### What to produce
Report how many lines contain the word "Цинк" in the listing that follows. Give nothing besides the number.
"""
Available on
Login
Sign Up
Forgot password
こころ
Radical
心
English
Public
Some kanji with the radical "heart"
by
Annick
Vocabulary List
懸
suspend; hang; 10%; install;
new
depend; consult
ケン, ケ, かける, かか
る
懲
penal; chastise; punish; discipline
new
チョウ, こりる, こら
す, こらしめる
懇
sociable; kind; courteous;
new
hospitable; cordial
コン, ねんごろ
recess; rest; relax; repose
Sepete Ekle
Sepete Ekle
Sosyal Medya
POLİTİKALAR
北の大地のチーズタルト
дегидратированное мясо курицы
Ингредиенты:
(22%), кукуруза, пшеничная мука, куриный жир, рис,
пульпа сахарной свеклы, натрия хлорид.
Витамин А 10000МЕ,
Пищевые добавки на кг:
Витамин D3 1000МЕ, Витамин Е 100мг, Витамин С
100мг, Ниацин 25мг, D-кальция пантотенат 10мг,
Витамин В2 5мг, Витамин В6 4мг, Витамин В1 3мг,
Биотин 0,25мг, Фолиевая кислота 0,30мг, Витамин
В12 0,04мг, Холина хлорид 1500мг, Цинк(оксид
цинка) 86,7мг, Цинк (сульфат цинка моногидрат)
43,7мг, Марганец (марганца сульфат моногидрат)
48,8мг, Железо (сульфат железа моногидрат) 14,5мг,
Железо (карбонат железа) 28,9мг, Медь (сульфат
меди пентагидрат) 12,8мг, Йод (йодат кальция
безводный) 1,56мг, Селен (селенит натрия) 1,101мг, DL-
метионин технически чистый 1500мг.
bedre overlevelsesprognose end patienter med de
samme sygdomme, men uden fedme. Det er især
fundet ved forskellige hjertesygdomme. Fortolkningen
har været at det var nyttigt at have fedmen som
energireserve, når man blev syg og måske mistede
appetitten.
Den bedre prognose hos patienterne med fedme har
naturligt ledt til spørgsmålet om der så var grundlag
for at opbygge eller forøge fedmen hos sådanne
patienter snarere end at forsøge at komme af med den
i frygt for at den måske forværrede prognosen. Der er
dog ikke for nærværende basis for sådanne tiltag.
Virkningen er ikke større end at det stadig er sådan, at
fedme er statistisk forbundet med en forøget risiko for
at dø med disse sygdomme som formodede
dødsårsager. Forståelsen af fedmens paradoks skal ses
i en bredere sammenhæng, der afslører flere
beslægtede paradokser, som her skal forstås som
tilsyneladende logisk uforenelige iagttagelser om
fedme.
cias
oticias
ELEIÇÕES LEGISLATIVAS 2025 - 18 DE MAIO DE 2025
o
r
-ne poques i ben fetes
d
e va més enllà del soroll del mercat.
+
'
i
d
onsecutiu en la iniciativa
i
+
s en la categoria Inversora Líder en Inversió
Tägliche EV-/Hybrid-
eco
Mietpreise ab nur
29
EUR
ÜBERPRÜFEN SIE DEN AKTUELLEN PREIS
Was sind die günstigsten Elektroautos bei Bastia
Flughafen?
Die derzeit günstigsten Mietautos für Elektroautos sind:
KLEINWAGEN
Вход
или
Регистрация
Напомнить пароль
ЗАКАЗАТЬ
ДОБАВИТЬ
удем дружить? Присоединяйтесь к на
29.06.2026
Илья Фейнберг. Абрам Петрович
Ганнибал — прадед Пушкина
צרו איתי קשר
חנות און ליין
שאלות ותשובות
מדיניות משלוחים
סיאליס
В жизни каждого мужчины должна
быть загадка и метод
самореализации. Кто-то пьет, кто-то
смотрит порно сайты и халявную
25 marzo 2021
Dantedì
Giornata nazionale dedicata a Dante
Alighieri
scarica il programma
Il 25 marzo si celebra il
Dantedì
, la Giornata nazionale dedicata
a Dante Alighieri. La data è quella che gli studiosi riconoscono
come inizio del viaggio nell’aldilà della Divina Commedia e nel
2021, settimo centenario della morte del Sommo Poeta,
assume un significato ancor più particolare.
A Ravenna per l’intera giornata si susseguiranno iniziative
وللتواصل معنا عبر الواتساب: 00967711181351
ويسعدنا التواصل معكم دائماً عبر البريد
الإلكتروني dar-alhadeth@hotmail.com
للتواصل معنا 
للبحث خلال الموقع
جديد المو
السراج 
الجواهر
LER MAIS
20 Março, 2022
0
"""
### Answer for this exercise
2